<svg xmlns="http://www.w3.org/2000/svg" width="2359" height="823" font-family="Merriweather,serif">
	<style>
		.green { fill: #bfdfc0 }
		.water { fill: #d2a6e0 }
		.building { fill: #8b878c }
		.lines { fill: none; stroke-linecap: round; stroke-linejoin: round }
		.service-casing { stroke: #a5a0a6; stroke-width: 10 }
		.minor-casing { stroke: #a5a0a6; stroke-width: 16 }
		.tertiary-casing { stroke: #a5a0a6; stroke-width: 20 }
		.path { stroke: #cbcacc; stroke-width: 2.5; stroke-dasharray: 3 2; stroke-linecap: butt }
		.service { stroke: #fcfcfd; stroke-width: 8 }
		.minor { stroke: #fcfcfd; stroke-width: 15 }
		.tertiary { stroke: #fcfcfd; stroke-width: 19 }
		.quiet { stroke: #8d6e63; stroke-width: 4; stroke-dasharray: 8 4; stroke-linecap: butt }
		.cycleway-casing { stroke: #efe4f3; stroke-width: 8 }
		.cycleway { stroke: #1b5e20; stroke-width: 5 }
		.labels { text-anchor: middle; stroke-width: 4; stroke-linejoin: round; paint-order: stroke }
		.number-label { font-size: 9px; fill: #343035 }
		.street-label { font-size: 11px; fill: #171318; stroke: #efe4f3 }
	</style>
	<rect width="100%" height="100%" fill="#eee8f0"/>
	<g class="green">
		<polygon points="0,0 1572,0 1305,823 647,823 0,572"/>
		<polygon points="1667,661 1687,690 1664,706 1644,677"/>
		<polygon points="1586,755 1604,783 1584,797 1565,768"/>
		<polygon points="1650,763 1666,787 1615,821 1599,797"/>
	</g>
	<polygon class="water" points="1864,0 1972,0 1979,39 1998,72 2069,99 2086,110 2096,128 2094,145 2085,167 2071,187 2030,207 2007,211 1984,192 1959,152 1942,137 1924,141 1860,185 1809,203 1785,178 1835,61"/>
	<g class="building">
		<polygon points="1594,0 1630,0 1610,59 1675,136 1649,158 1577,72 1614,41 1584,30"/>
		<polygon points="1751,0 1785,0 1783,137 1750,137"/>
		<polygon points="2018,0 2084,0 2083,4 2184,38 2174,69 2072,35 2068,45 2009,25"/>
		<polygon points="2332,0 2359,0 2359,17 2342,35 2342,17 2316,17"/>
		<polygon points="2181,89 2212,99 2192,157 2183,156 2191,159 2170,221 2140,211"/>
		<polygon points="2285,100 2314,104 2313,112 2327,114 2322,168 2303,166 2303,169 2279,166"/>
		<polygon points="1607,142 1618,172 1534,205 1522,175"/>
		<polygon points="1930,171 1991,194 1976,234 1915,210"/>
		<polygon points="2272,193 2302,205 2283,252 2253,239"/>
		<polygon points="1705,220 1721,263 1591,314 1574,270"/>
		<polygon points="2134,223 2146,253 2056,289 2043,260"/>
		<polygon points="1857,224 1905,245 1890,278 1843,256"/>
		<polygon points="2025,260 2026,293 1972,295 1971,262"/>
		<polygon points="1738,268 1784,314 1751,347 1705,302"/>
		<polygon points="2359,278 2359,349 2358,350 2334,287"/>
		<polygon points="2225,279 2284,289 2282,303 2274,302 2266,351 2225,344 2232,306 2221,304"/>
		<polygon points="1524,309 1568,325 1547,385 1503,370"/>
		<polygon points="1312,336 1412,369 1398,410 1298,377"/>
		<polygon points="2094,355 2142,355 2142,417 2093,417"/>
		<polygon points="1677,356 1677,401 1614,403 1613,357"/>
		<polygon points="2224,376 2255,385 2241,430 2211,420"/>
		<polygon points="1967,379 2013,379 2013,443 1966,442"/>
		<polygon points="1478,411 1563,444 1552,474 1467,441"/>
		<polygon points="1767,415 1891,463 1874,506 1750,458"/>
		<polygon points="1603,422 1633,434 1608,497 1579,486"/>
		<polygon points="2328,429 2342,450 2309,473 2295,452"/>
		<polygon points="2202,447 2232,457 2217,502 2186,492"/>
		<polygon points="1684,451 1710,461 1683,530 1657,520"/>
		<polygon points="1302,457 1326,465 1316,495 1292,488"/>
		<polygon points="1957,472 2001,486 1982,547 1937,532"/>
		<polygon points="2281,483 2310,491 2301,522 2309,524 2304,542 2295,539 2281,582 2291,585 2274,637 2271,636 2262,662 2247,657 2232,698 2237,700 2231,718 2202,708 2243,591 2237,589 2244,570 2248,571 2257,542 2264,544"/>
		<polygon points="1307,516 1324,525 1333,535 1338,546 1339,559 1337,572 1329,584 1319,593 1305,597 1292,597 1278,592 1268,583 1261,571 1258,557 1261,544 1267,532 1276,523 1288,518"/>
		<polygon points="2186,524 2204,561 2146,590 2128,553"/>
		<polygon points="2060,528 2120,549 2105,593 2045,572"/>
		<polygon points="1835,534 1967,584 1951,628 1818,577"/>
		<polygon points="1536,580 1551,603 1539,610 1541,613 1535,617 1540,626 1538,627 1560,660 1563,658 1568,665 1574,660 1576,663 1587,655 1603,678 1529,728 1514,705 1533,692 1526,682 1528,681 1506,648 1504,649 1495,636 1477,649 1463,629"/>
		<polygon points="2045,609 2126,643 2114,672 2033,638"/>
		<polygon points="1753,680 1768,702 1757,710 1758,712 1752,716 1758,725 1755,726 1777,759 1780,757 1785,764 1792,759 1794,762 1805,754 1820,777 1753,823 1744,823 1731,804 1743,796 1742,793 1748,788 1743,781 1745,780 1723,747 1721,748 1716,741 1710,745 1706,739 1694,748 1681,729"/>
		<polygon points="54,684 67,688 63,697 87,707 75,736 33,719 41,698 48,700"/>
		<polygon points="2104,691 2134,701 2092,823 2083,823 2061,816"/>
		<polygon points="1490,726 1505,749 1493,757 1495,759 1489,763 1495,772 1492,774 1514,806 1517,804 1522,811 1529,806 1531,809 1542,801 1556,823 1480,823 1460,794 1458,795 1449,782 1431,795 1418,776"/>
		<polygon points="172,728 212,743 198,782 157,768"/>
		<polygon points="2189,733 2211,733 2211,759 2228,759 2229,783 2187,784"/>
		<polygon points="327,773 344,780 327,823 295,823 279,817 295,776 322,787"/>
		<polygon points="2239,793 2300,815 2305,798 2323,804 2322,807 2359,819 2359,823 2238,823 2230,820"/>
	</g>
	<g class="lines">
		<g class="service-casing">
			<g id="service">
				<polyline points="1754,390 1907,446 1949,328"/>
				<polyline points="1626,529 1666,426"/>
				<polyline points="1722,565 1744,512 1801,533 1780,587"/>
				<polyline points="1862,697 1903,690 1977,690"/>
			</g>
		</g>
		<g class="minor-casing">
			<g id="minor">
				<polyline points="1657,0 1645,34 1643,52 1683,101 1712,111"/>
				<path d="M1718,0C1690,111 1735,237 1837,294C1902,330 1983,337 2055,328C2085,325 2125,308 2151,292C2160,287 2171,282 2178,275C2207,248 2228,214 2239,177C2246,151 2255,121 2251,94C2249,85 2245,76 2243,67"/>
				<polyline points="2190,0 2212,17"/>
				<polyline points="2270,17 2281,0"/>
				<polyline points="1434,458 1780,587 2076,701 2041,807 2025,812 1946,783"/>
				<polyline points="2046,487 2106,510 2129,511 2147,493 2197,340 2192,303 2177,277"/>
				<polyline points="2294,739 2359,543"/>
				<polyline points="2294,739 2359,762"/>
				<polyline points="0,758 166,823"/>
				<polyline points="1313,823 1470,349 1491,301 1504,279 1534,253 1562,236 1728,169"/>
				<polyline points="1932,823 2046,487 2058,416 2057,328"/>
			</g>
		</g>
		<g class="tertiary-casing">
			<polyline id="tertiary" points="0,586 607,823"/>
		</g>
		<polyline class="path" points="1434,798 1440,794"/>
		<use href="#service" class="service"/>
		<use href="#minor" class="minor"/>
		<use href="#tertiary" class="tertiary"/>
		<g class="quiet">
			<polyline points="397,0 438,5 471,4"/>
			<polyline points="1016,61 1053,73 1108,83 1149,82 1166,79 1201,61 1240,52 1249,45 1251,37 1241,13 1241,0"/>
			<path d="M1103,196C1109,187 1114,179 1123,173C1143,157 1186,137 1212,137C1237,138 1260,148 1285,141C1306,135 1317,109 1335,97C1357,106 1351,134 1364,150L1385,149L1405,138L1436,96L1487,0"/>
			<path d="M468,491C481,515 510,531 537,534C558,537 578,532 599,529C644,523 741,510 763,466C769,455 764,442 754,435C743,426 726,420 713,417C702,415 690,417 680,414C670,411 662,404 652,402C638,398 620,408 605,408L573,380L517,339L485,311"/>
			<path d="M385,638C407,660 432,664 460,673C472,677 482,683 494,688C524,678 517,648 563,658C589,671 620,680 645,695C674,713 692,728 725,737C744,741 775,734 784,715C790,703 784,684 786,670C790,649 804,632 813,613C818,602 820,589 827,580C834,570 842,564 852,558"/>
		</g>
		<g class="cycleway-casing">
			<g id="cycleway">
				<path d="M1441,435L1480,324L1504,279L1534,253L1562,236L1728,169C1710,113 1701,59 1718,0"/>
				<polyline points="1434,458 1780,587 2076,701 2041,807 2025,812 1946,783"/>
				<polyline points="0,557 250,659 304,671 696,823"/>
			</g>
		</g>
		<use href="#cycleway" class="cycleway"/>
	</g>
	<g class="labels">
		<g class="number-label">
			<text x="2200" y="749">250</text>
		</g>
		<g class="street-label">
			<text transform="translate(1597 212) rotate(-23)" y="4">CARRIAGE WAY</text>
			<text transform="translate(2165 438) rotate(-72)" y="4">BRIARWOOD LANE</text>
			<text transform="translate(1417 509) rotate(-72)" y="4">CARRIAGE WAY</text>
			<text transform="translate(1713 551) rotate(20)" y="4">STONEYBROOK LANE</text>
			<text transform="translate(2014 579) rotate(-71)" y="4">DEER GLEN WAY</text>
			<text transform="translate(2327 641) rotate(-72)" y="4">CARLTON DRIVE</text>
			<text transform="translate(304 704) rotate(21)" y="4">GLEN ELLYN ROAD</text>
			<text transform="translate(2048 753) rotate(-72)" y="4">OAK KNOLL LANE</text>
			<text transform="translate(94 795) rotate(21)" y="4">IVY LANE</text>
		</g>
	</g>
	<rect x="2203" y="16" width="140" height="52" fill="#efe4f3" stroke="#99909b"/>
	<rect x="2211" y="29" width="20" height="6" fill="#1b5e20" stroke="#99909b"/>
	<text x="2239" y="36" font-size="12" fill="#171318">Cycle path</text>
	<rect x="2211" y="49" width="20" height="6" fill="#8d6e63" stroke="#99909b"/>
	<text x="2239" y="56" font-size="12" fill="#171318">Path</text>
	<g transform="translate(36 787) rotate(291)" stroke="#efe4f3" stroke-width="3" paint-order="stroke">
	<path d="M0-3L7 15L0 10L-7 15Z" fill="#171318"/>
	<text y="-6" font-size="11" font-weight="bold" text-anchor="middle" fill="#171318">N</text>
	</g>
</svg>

══════════

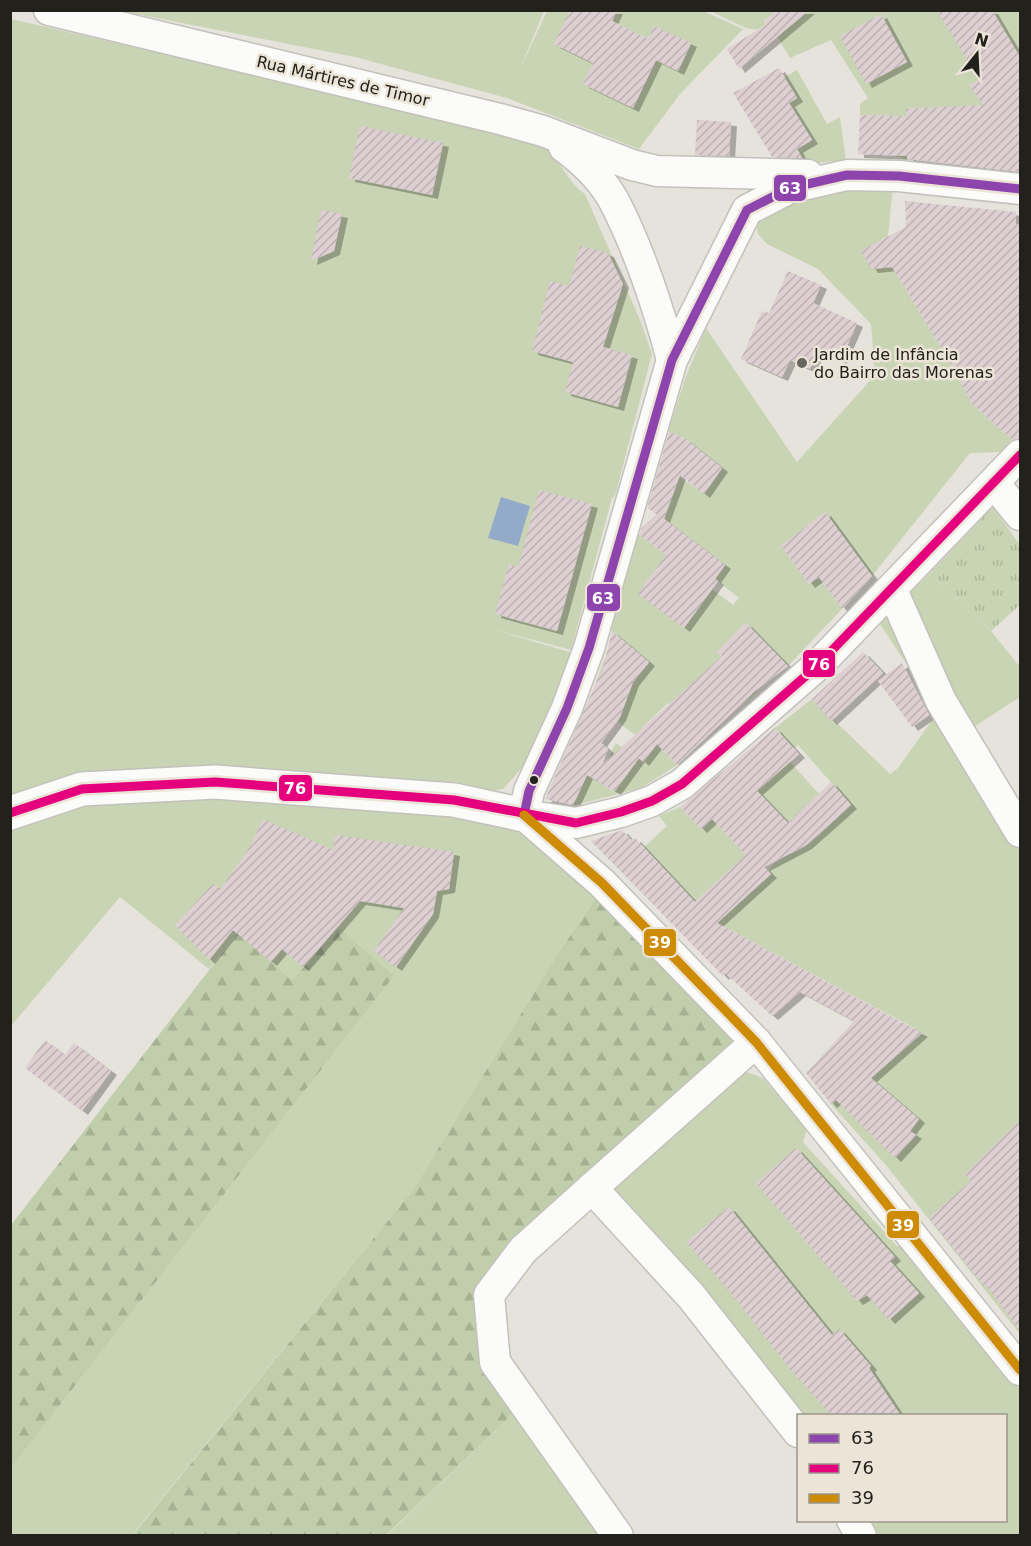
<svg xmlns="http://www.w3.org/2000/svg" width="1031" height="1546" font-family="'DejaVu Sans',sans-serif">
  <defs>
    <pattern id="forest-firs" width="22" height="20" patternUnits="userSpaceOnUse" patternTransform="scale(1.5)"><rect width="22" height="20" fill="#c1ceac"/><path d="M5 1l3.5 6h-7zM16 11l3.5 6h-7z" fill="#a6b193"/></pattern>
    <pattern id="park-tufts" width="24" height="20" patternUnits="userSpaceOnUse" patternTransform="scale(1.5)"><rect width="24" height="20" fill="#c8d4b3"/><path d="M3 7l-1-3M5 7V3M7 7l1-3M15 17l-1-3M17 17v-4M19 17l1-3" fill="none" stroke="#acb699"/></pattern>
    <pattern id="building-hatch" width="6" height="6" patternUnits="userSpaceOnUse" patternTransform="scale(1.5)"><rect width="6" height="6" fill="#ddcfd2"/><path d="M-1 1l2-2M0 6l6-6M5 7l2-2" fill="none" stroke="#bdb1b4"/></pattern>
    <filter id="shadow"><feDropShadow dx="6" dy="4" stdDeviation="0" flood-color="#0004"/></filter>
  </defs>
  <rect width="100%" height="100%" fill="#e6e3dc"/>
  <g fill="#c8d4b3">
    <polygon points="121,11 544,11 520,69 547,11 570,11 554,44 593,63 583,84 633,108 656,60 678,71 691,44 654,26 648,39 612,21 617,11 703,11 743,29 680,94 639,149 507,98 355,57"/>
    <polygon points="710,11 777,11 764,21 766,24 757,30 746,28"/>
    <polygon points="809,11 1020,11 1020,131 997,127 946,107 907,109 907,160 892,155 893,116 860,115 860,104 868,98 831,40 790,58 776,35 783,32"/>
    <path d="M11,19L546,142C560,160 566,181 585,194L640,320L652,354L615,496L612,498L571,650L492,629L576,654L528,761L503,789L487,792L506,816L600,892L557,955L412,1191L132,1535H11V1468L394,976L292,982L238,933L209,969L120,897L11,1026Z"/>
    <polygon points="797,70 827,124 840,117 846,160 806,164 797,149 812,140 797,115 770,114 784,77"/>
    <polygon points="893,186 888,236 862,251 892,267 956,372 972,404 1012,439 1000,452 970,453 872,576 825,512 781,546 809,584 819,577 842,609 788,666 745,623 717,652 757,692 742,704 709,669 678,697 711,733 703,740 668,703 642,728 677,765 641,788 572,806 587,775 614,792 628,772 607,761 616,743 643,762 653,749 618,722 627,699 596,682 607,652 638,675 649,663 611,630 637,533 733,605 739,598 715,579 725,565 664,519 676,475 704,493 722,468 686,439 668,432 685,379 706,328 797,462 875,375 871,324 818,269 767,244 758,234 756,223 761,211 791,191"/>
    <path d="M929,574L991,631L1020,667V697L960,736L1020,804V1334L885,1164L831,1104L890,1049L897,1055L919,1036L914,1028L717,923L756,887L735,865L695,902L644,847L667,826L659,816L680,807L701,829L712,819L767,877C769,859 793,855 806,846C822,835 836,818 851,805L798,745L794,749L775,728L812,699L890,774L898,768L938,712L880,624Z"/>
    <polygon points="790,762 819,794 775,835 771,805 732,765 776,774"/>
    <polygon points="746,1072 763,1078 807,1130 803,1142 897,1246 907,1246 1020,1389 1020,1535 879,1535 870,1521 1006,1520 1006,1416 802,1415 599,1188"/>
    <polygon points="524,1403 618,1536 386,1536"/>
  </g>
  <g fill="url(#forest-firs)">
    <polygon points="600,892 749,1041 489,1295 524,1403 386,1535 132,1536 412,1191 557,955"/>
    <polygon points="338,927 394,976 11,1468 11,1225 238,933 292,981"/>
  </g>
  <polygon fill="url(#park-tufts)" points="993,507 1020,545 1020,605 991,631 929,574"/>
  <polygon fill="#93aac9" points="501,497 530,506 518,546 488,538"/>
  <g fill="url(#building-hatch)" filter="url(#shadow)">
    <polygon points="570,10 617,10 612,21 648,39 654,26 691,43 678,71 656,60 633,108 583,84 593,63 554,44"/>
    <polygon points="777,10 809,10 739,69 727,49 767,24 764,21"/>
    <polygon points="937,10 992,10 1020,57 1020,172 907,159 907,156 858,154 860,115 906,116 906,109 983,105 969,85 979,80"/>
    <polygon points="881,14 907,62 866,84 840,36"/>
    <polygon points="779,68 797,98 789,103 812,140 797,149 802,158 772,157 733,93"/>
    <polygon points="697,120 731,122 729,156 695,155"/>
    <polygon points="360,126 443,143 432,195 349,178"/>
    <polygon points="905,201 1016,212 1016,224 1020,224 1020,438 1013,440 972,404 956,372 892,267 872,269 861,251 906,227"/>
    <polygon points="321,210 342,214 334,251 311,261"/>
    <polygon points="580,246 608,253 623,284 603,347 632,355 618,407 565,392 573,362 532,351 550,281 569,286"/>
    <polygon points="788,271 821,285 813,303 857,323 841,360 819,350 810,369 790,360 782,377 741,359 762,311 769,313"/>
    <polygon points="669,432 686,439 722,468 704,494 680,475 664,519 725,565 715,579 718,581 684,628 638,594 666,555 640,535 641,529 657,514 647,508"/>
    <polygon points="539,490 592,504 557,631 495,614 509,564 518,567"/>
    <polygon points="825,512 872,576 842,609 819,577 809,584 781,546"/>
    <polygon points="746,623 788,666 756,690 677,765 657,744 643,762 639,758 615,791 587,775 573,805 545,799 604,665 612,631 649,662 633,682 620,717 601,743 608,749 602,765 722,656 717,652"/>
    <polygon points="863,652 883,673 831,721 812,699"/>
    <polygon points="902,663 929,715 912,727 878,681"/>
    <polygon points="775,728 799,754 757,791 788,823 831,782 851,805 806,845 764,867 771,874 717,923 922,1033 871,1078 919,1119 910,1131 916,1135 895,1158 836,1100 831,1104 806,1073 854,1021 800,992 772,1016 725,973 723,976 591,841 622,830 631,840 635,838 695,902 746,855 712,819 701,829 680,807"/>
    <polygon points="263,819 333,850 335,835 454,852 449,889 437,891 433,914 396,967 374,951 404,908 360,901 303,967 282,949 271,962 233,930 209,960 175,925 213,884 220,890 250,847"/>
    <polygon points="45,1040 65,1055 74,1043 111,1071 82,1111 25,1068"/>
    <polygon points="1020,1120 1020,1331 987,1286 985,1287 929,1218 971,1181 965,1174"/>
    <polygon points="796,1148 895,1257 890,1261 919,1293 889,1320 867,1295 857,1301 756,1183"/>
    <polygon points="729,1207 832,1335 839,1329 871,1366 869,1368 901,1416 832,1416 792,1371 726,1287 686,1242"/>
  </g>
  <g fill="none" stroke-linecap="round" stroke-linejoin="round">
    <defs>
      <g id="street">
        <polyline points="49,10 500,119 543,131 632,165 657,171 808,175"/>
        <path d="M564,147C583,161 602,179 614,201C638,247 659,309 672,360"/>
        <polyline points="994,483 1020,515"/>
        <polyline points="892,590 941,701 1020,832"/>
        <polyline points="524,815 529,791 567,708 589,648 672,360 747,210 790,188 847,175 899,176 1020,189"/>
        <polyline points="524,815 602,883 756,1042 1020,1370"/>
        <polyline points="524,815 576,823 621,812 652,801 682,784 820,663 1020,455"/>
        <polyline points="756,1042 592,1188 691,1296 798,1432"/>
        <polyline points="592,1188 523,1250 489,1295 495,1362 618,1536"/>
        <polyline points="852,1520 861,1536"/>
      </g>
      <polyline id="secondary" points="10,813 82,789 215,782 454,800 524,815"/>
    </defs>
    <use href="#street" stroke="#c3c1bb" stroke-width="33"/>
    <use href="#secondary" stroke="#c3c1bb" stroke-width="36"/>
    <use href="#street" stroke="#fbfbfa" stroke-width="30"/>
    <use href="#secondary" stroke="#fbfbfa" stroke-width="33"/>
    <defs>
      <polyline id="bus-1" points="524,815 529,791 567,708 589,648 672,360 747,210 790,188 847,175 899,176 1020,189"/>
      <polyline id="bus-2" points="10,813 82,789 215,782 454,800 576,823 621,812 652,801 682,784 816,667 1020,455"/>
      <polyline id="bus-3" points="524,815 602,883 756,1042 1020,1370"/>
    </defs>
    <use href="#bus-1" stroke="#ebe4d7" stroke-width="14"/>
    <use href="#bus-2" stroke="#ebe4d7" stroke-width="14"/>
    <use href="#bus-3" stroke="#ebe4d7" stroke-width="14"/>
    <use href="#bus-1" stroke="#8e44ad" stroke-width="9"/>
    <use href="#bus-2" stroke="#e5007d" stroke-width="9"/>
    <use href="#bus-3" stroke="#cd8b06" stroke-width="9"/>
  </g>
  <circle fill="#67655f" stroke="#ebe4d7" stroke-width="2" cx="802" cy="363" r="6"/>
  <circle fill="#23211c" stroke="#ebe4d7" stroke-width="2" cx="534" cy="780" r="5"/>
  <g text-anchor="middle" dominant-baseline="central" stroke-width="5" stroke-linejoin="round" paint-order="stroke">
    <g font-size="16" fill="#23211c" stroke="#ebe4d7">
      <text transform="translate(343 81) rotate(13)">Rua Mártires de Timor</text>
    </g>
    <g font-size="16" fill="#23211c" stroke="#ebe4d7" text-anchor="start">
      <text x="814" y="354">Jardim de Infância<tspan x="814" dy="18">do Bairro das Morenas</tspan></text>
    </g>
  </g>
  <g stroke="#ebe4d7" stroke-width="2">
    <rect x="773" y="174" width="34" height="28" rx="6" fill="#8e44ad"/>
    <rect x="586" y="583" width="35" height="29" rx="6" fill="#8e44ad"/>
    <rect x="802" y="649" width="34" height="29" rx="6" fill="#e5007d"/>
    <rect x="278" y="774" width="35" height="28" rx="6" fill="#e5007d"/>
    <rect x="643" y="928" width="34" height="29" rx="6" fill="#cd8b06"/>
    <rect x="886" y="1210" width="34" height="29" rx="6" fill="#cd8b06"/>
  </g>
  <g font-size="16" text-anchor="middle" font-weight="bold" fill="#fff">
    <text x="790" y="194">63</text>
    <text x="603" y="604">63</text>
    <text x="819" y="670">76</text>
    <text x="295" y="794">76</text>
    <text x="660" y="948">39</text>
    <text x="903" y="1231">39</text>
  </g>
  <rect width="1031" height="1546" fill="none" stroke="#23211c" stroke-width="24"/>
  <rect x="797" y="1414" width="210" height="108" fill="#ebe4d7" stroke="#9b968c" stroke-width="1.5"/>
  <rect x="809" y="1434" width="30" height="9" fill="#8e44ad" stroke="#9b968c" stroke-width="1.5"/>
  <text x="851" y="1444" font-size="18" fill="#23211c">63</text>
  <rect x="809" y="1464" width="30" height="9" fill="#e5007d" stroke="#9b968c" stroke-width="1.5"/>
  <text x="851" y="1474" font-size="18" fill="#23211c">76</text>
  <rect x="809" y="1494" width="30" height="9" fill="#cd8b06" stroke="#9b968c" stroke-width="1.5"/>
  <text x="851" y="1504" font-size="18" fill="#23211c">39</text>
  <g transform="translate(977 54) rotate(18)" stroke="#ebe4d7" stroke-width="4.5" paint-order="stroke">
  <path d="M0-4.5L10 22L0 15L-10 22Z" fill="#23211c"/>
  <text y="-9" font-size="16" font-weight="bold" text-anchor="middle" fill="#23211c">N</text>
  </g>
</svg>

══════════

* What this task involves:
Extract every line from the records above that contains the word "lines".

* Exercise solution:
		.lines { fill: none; stroke-linecap: round; stroke-linejoin: round }
	<g class="lines">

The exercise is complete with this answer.